His expression was grim. “Are you planning to tell her?”
“Should a marriage begin with deceit?” she countered.
“No.” He stepped back, away from the touch of her hands. “But I don’t want you telling her. I’ll do it the first thing tomorrow. I hope you realize what this means. You’ll be forced to leave Traquair. You could go to prison.” He sighed. “You’re ill, Kate. You may even be mad. I understand your disappointment that Maxwell didn’t do enough for you, but life has its share of disappointments. You’ll have to live with it. I suggest you go somewhere else.
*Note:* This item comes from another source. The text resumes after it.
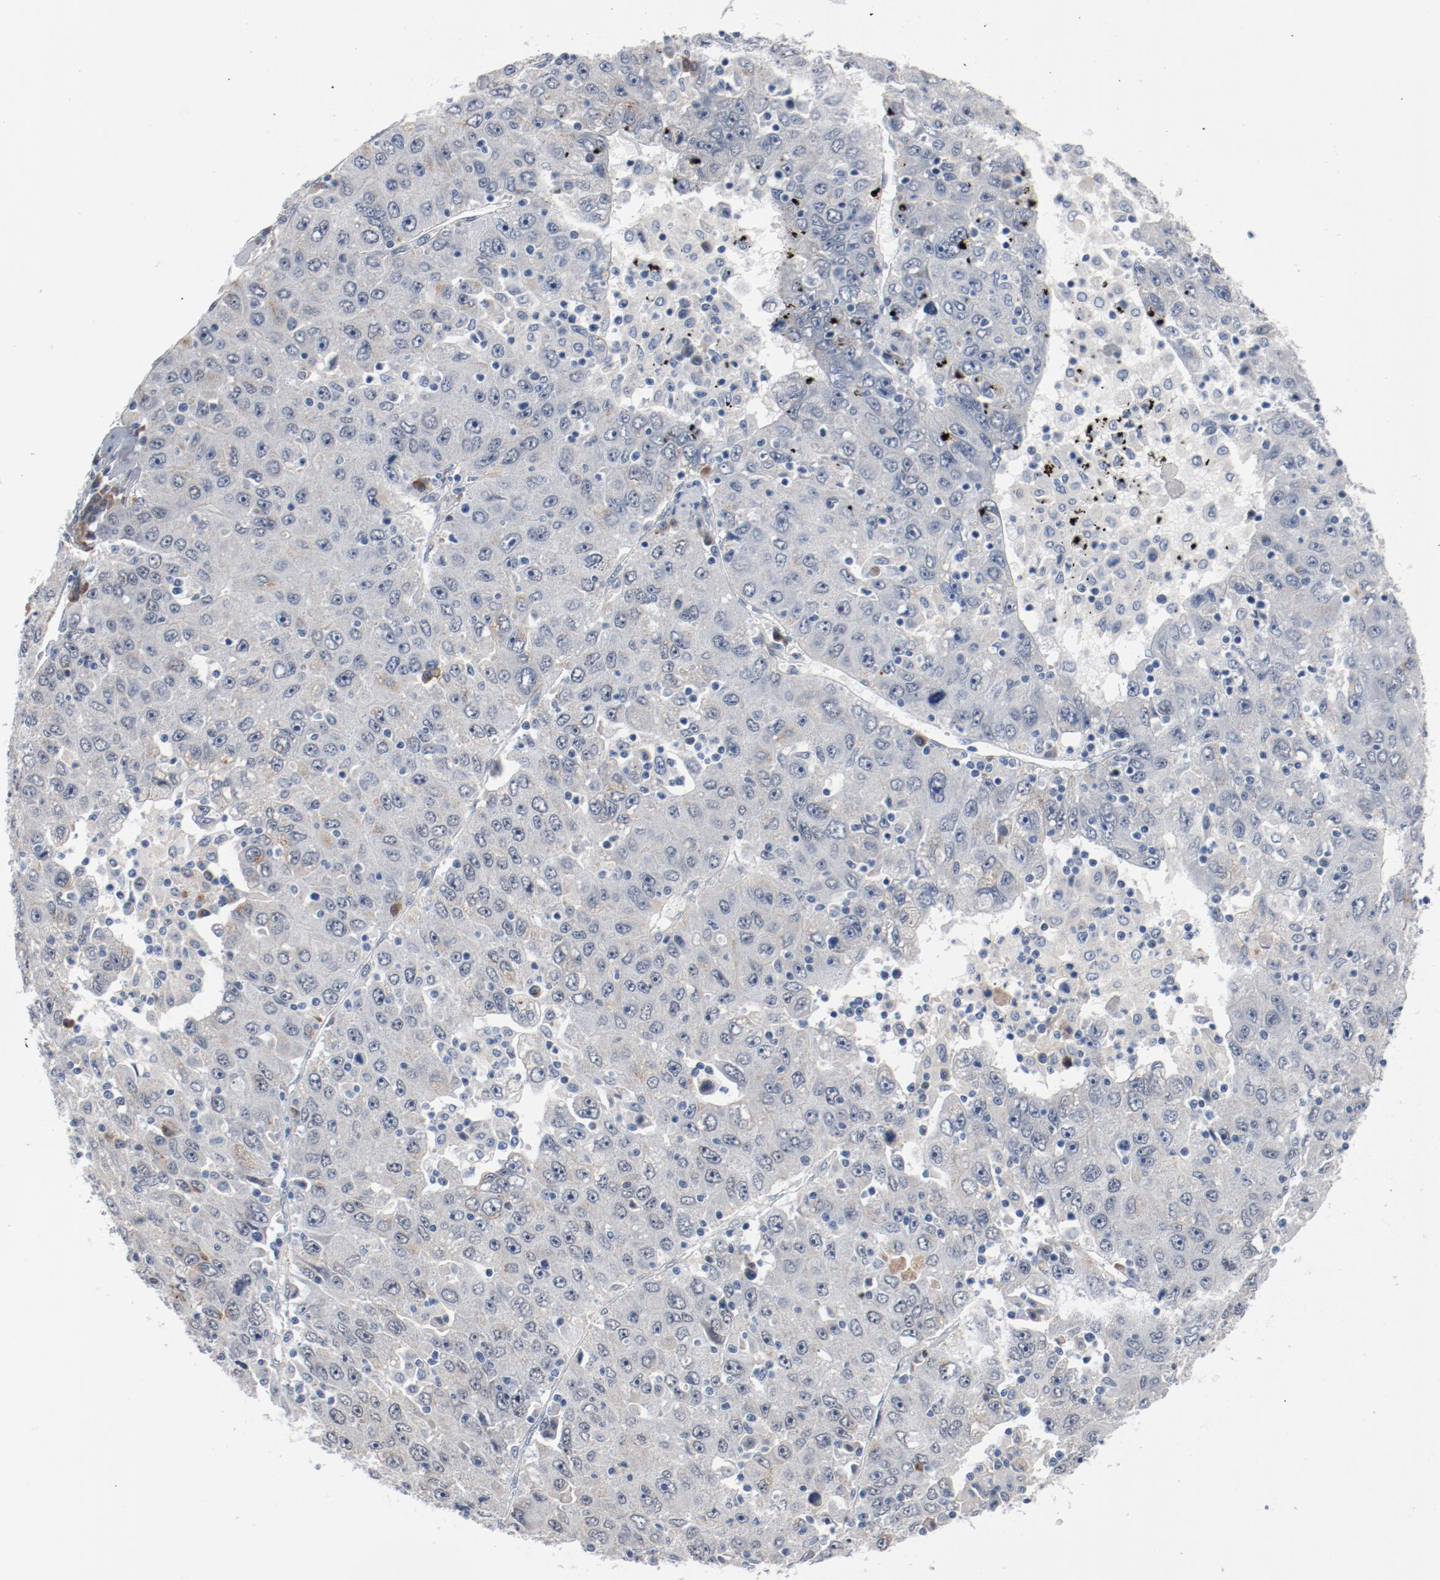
{"staining": {"intensity": "negative", "quantity": "none", "location": "none"}, "tissue": "liver cancer", "cell_type": "Tumor cells", "image_type": "cancer", "snomed": [{"axis": "morphology", "description": "Carcinoma, Hepatocellular, NOS"}, {"axis": "topography", "description": "Liver"}], "caption": "Immunohistochemistry (IHC) of liver cancer displays no positivity in tumor cells.", "gene": "FOXP1", "patient": {"sex": "male", "age": 49}}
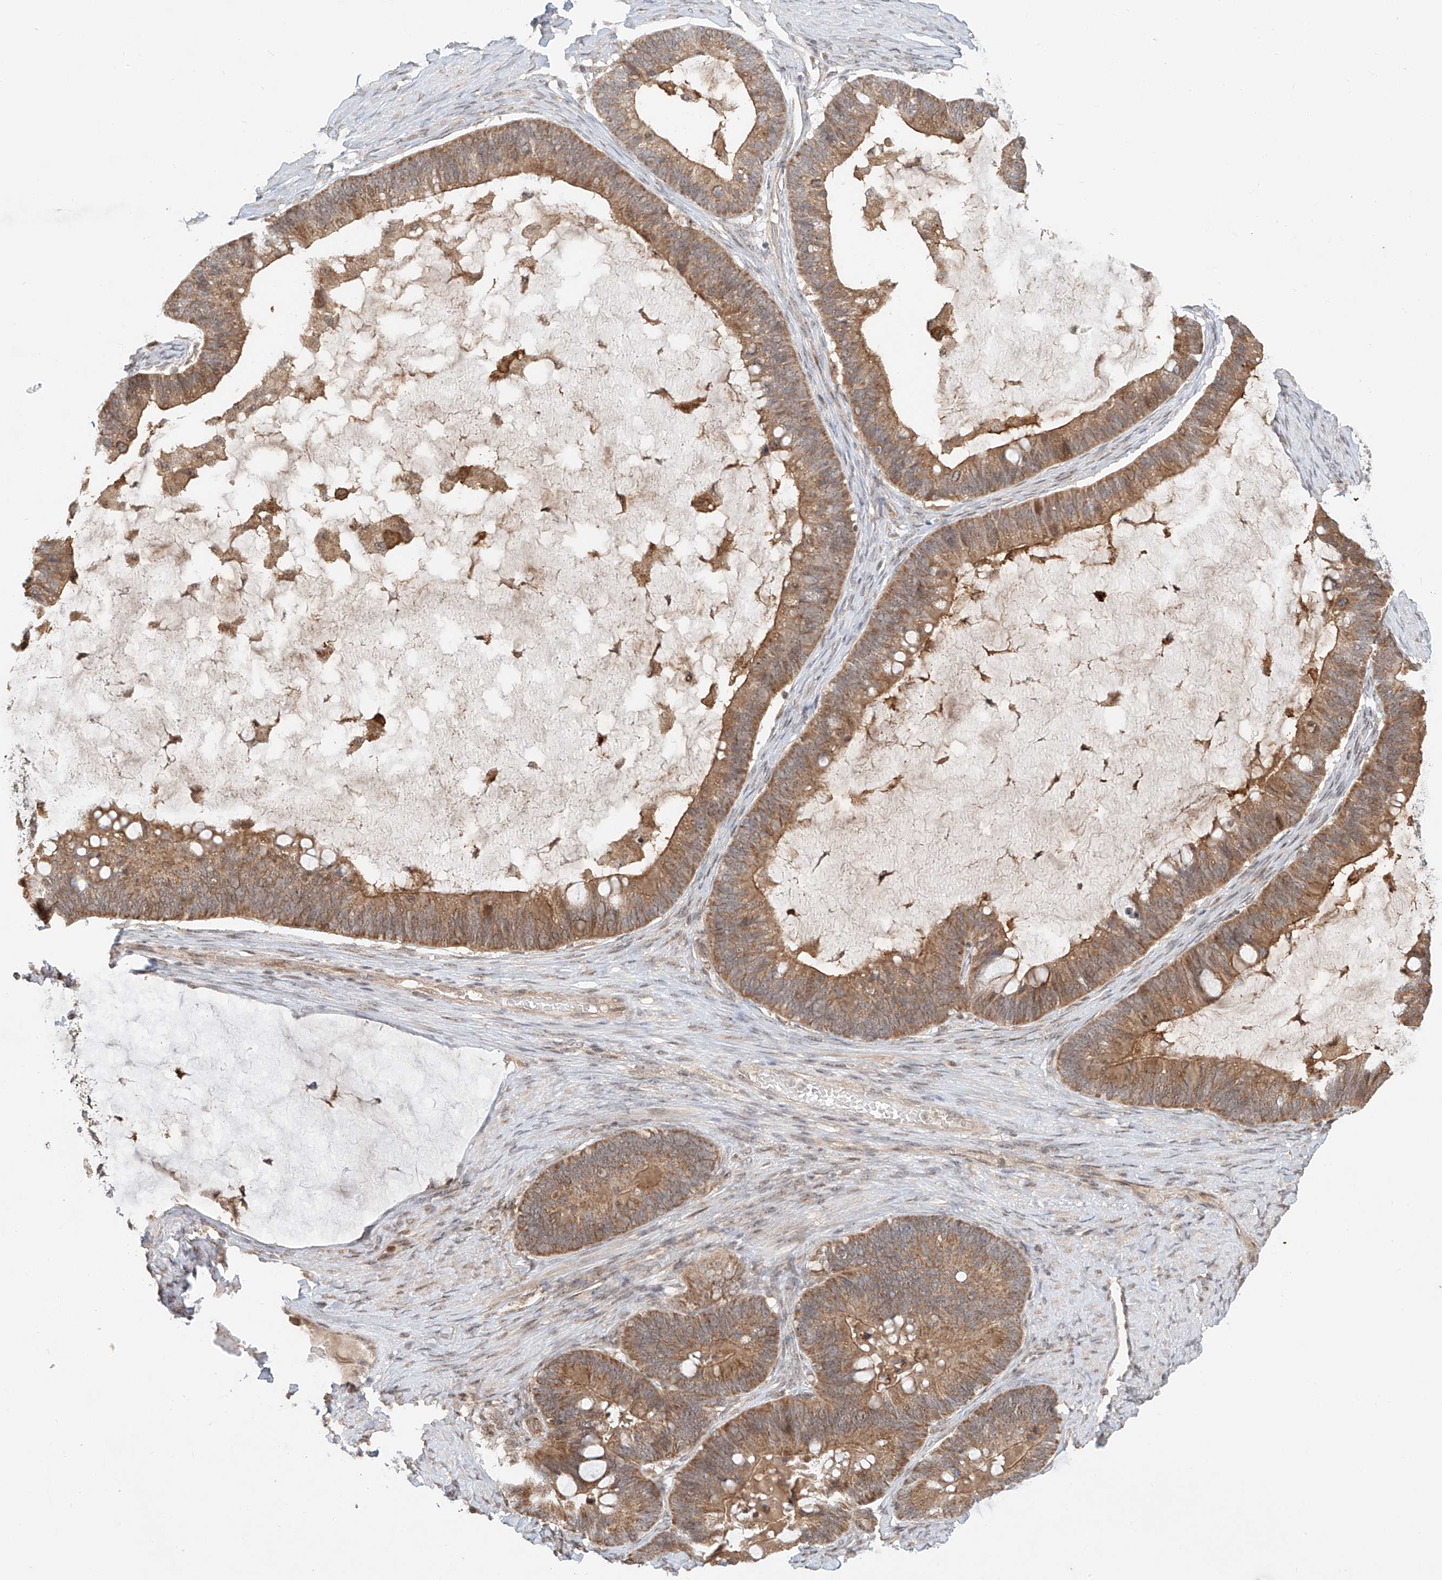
{"staining": {"intensity": "moderate", "quantity": ">75%", "location": "cytoplasmic/membranous"}, "tissue": "ovarian cancer", "cell_type": "Tumor cells", "image_type": "cancer", "snomed": [{"axis": "morphology", "description": "Cystadenocarcinoma, mucinous, NOS"}, {"axis": "topography", "description": "Ovary"}], "caption": "A brown stain shows moderate cytoplasmic/membranous positivity of a protein in ovarian mucinous cystadenocarcinoma tumor cells.", "gene": "SYTL3", "patient": {"sex": "female", "age": 61}}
Somewhere far away. Start over again.” He walked out the door, leaving it ajar behind him.
For a moment that lasted a lifetime, Kate stared out the door. Finally, muttering under her breath, she closed and locked it and climbed the stairs.
I waited a full fifteen minutes before even thinking of moving. Tiptoeing upstairs, I sat down and wrote a quick note to my father. Then, gathering my keys and purse, I made my way downstairs, unlocked the door, and crossed the courtyard to the carport.
An hour later I checked into an inconspicuous hotel outside of Edinburgh, turned up the heat, and stretched out between unfamiliar sheets. There was no point in thinking any further than I already had. It was nearly two in the morning. Exhaustion claimed me, and I fell asleep.